== SELECTED EXCERPT ==

Serving Up Chicago-Style Deep Learning.

Latest post:

The building blocks of Deep Learning 21 Nov 2015

© 2015. All rights reserved.

The building blocks of Deep Learning

A feed-forward network is built up of nodes that make a directed ascyclic graph (DAG). This post will focus on how a single node works and what we need to implement if we want to define one. It is aimed at people who generally know how deep networks work, but can still be confused about exactly what gradients need to be computed for each node (i.e. myself, all the time).


In our network, we will have three different types of nodes (often called layers as well):

  • Static data (data and labels)
  • Dynamic data (parameters)
  • Functions

This is a bit different from the traditional take on nodes, since we are not allowing nodes to have any internal parameters. Instead, parameters will be fed into function nodes as dynamic data. A network with two fully connected layers may look like this:


The static data nodes are light blue and the dynamic data nodes (parameter nodes) are orange.

===
== GIVEN RECORDS ==

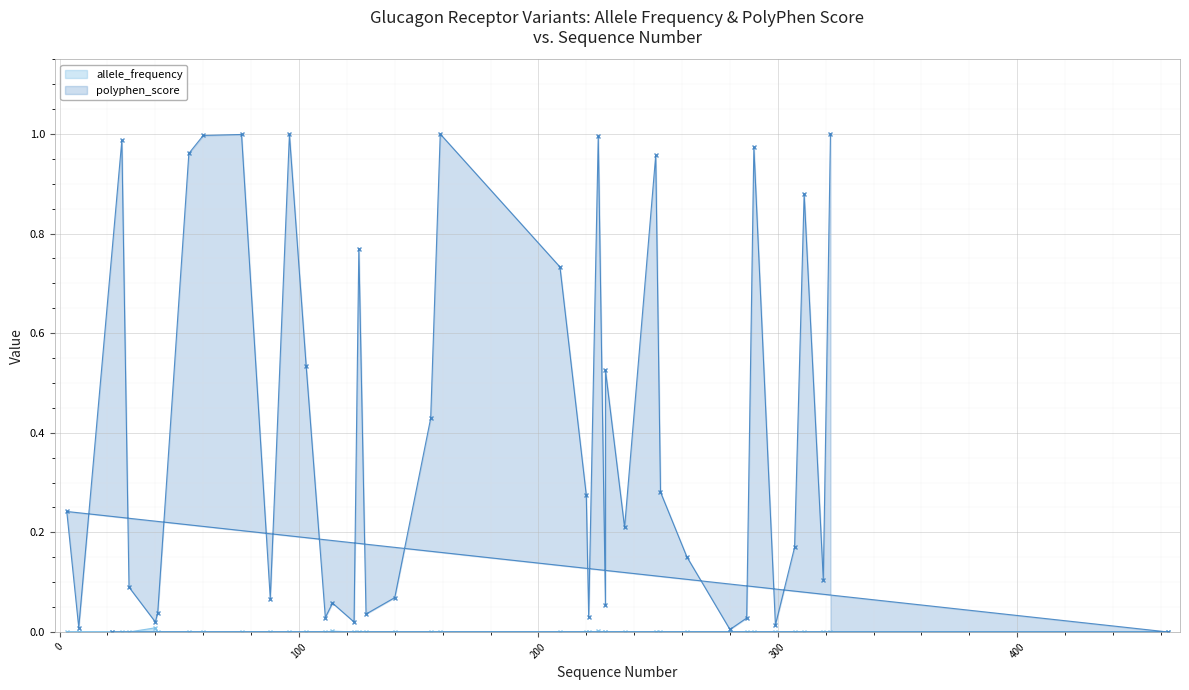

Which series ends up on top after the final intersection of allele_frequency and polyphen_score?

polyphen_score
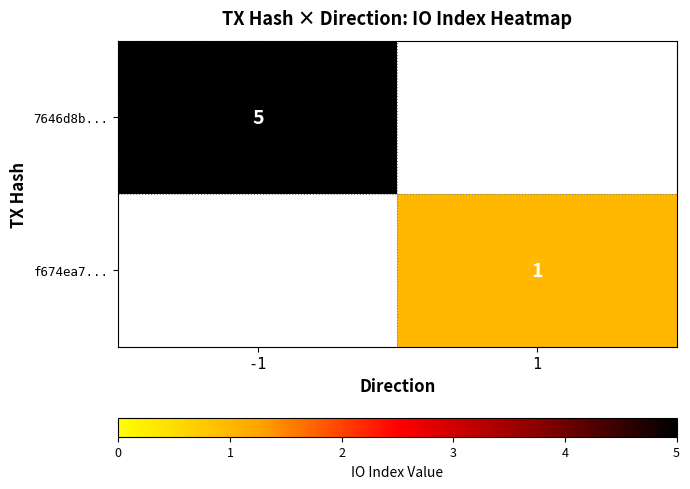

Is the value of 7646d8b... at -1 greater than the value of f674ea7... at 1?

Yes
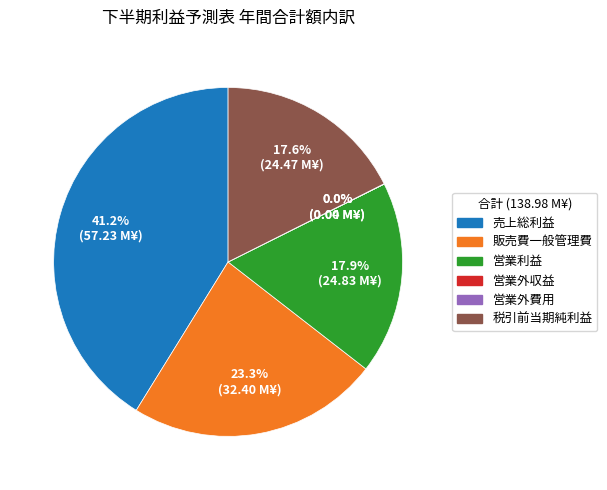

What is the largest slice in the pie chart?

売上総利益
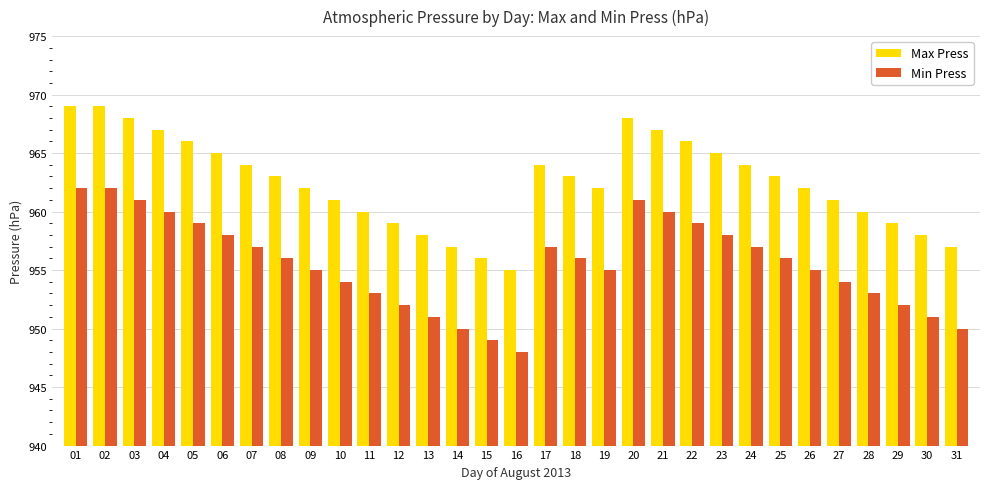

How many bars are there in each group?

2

===

TASK REQUIREMENTS –
a) From the deep learning post, set down word for word the span that begins at the words "The building blocks of Deep Learning 21" and stops after "(data and labels)".
b) Write the next part of the deep learning post, starting after its final sentence.
The rows were drawn from a separate source.

ANSWERS FOR THE TASKS –
a)
The building blocks of Deep Learning 21 Nov 2015

© 2015. All rights reserved.

The building blocks of Deep Learning

A feed-forward network is built up of nodes that make a directed ascyclic graph (DAG). This post will focus on how a single node works and what we need to implement if we want to define one. It is aimed at people who generally know how deep networks work, but can still be confused about exactly what gradients need to be computed for each node (i.e. myself, all the time).


In our network, we will have three different types of nodes (often called layers as well):

  • Static data (data and labels)

b)
To train this network, all we need is the derivative of the loss, \( L \), with respect to each of the parameter nodes. For this, we need to consider the canonical building block, the function node:


It takes any number of inputs and produces an output (that eventually leads to the loss). In the eyes of the node, it makes no distinction between static and dynamic data, which makes things both simpler and more flexible. What we need from this building block is a way to compute \(\mathbf{z}\) and the derivative of \( L \) with respect to each of the inputs. First of all, we need a function that computes

\begin{equation} \mathbf{z} = \mathrm{forward}((\mathbf{x}^1, \dots, \mathbf{x}^n)). \end{equation}

This is the simple part and should be trivial once you have decided what you want the node to do.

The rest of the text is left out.